On 7/5/23 R1 was referred to a hospice agency. On 7/6/23, R1 was admitted to the facility and hospice services were initiated. On 7/7/23, hospice conducted an initial evaluation which noted R1 had a stage II sacrum pressure sore and Moisture Associated Skin Damage (MASD) to the groin area. Hospice care notes were to apply ointment and cover. On 7/9/23, R1’s private caregiver reported R1 wouldn’t allow to be change or repositioned to hospice staff. On 7/10/23, hospice nurse noted that the care needs of R1 were explained to the caregiver. On 7/13/23 hospice notes were noted that wound “worsen” from a stage II to a stage III wound. On 7/18/23 Facility’s notes state, facility’s staff was notified by hospice staff that prior to admission R1 was discharge from the hospital with antibiotics and a stage one pressure ulcer which progressed into a stage II-III. On 9/25/23, Hospice noted that R1’s stage III wound reopened. On 9/30/23 Hospice noted R1 was started on antibiotics. On 10/1/23 Hospice nurse noted a second antibiotic was prescribed for R1. On 10/2/23 hospice agency noted wound was now at a stage IV. On 10/2/23 Hospice agency provided instructions to pack and oral antibiotic (ATB) for possible infection. On 10/3/23 R1 was send out to the hospital per family’s request for higher level of care.

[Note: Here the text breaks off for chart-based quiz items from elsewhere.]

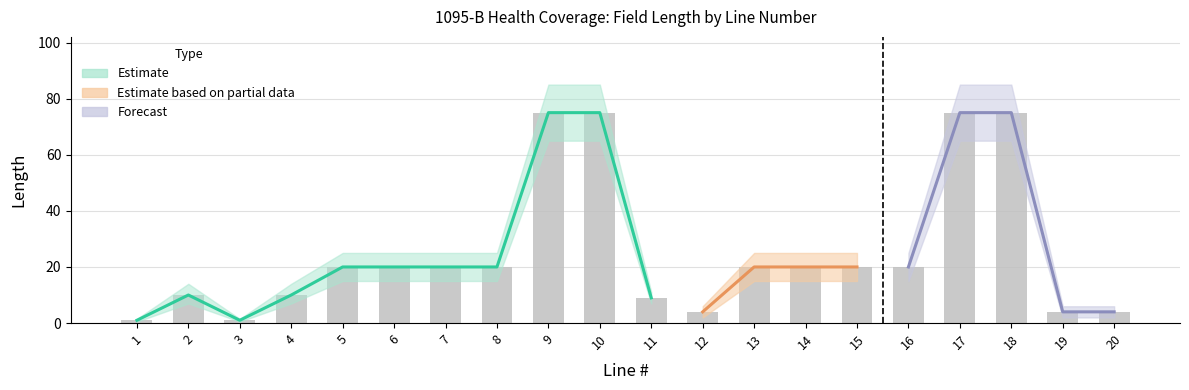

True or false: the data shows 12 at 11.

False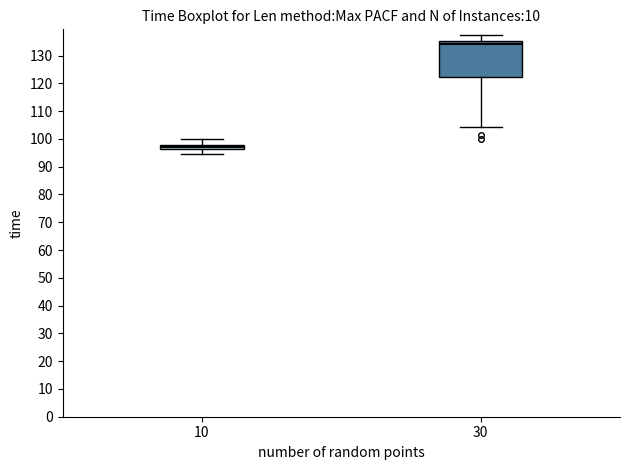

Which box has the lowest median line?

10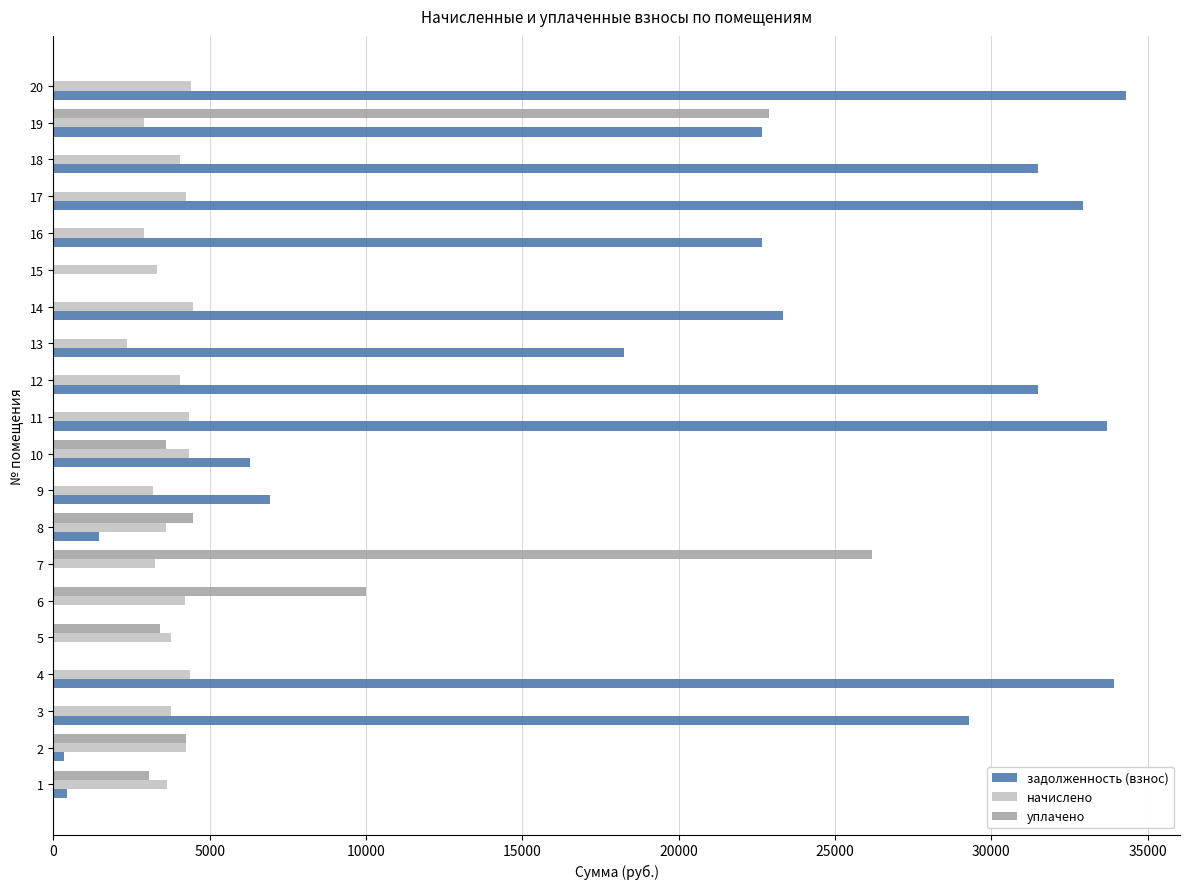

How many data points in задолженность (взнос) are above 22656?

10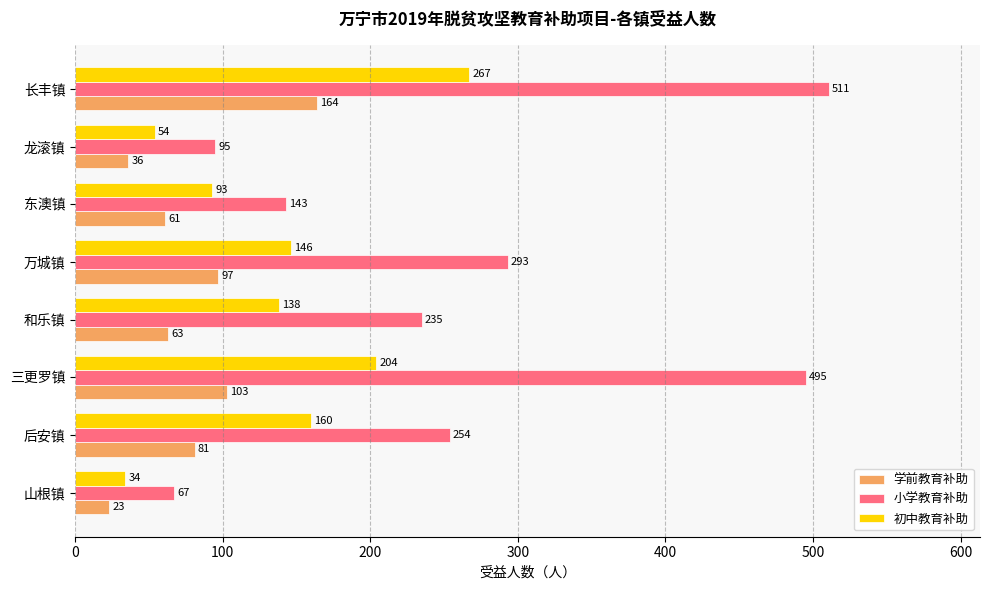

Which series has the largest total across all categories?

小学教育补助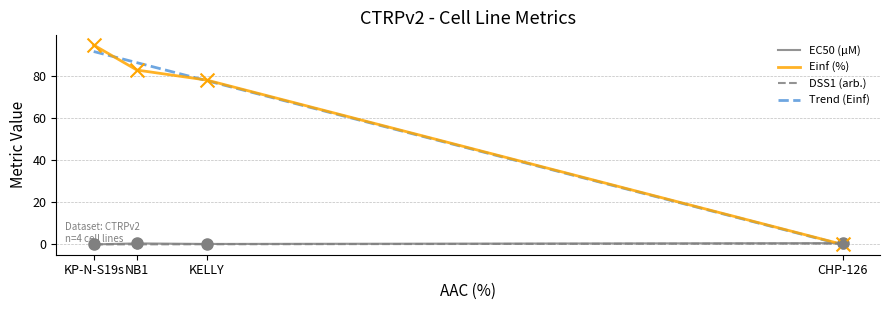

Which series reaches the minimum Y coordinate?

Einf (%)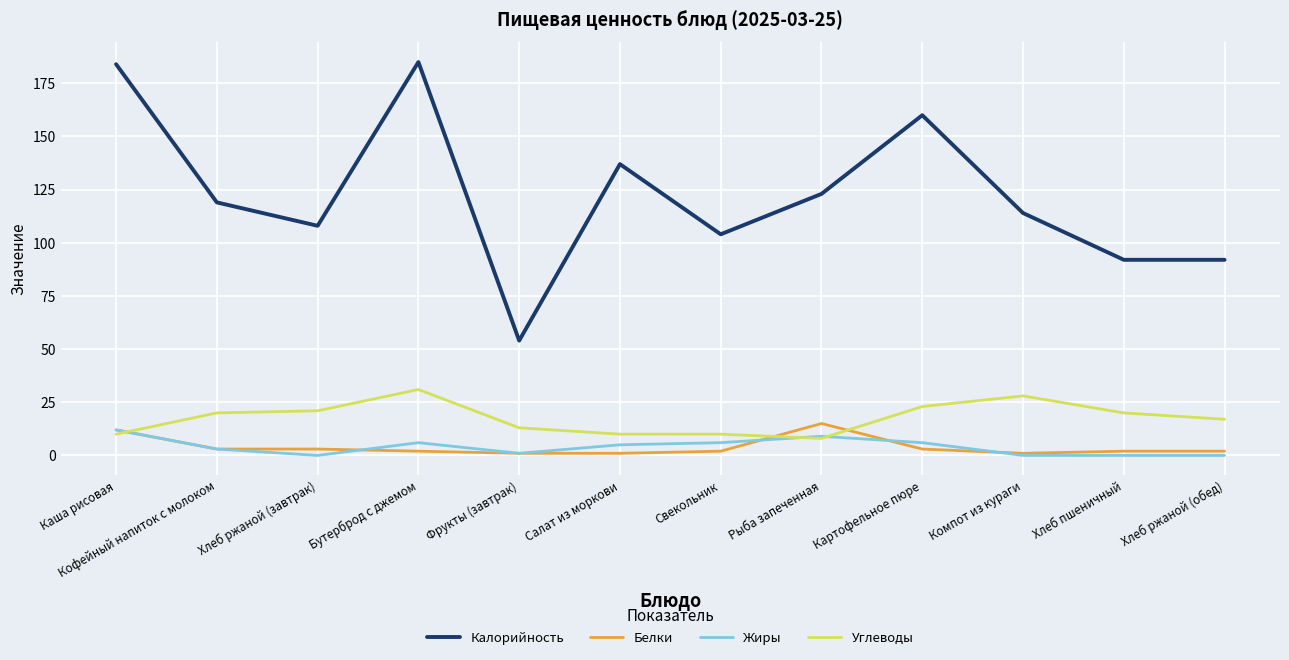

What is the maximum value shown in the chart?

185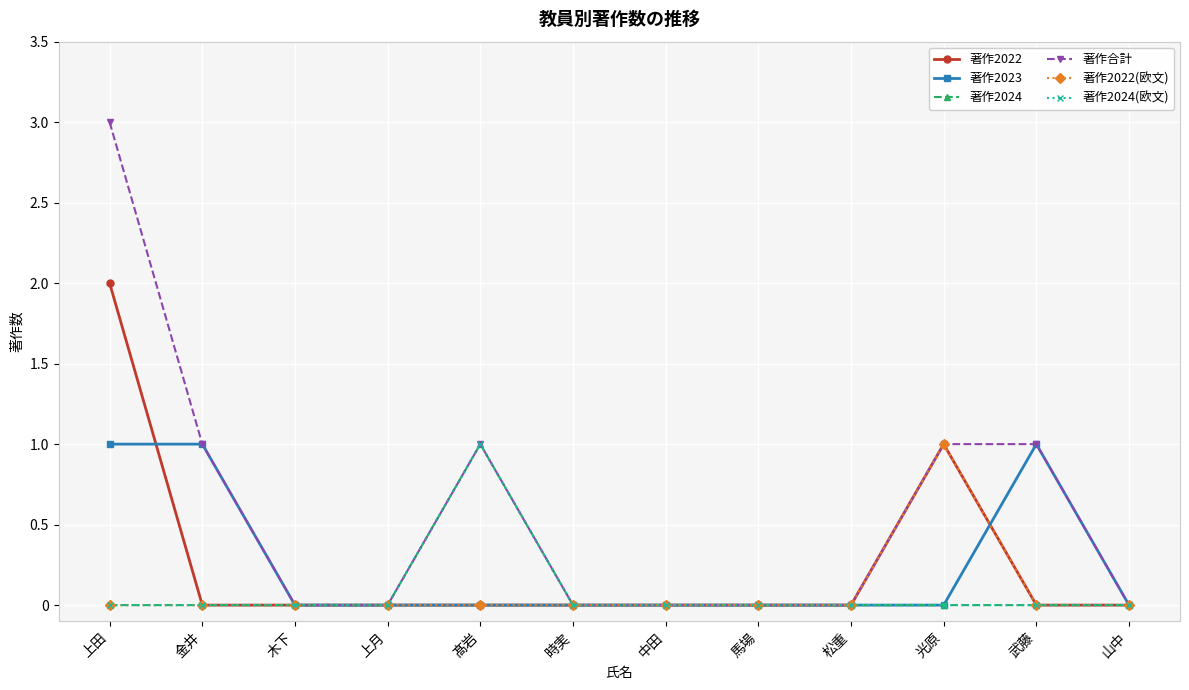

How many 著作2024(欧文) values are between 0 and 1?

12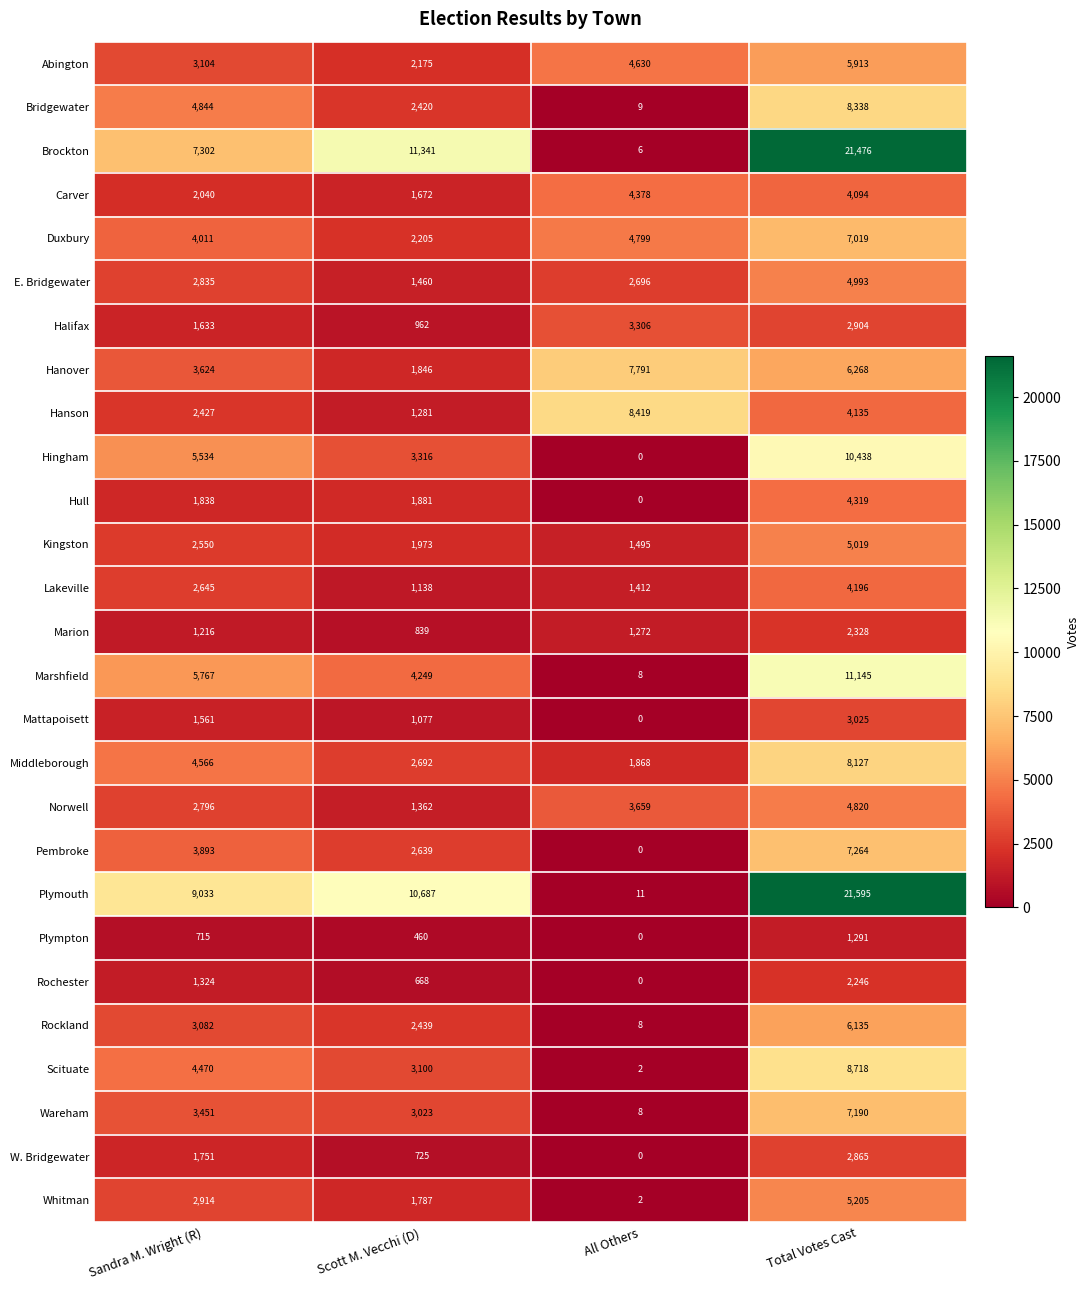

What is the difference between the highest and lowest values at Total Votes Cast?

20304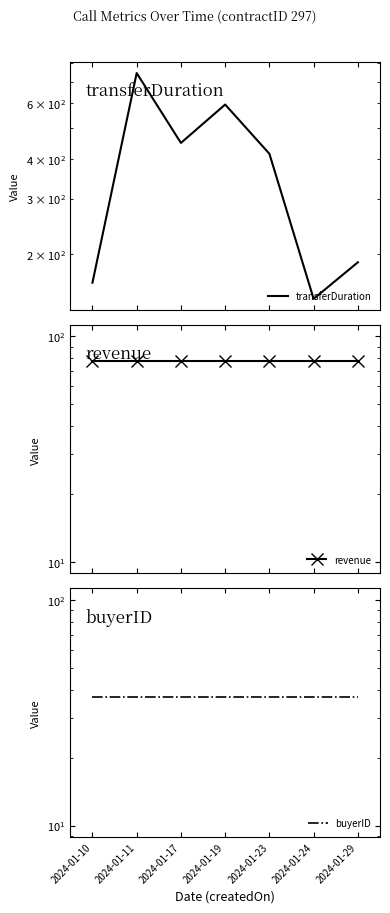

Is this an area chart (filled region under the line)?

No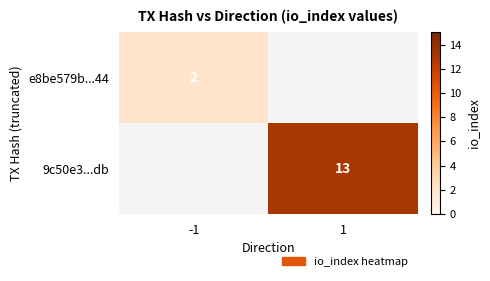

Is it true that e8be579b...44 equals 1 at -1?

False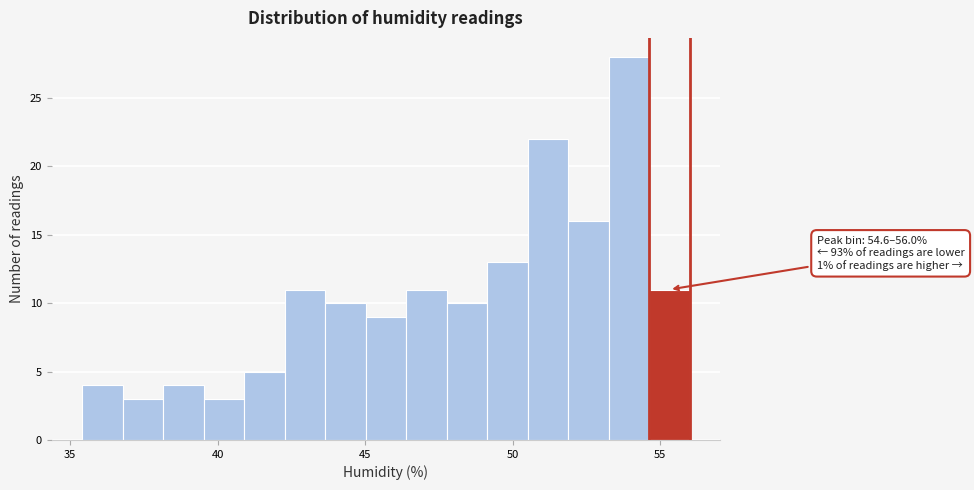

Read against the x-axis, roughly where is the centre of the tallest bar?

54.0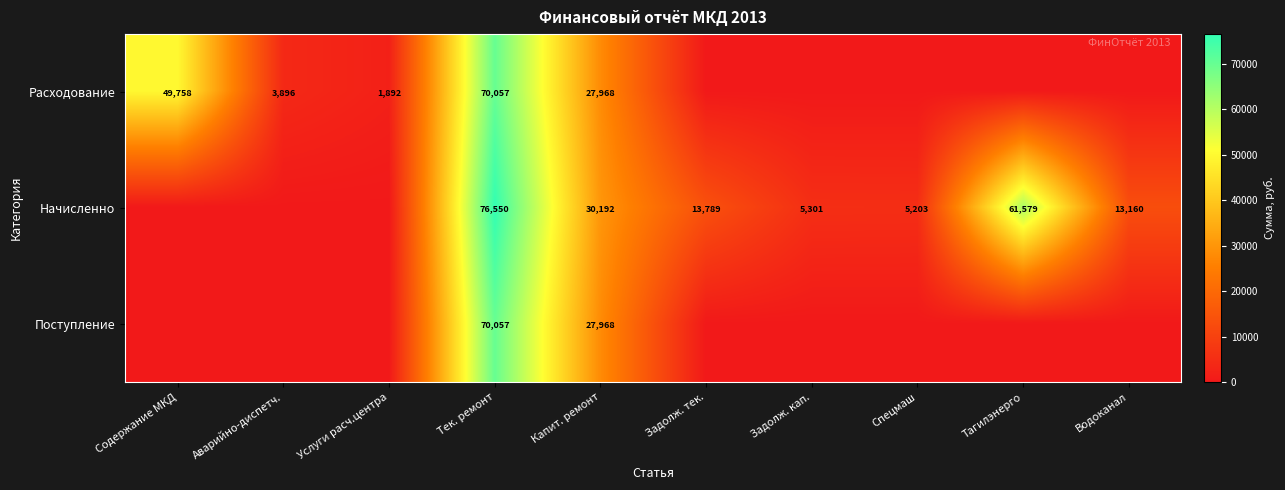

The Начисленно series shows 76550 at Тек. ремонт. True or false?

True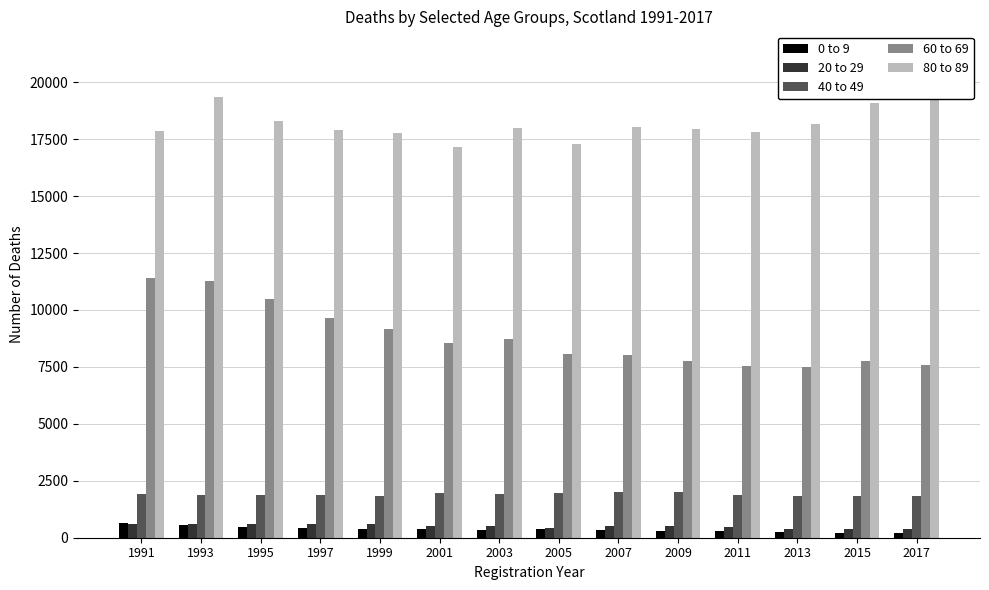

What is the difference between the maximum and second lowest values in the 80 to 89 series?

2031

Two physician’s report were reviewed for R1 initial physician report dated 6/7/23 notes R1 had no history of skin breakdown. However, Physician’s report dated 7/7/23 notes R1’s history of skin breakdown with a stage III wound to the coccyx and ambulatory status changed to bedridden. The physician noted the change of ambulatory status is due to “continuous declining”. On 9/20/24 R1 was seen by a wound master specialist, who noted will provide services once a week. Wound care was provided per wound specialist orders by hospice and staff. Hospice visits were provided based on the care needed from once a day and additional 3 times per week, if necessary, upon initiating hospice. Staff interviewed stated to have been repositioning resident as recommended by hospice at least every two hours and sometimes more frequent. Although the wound worsened within two months, R1 was receiving Hospice services upon admission and health care provider was providing care for the wounds.
Although the allegation may have happened or is valid, there is not a preponderance of evidence to prove the alleged violation(s) did or did not occur, therefore the allegation is UNSUBSTANTIATED.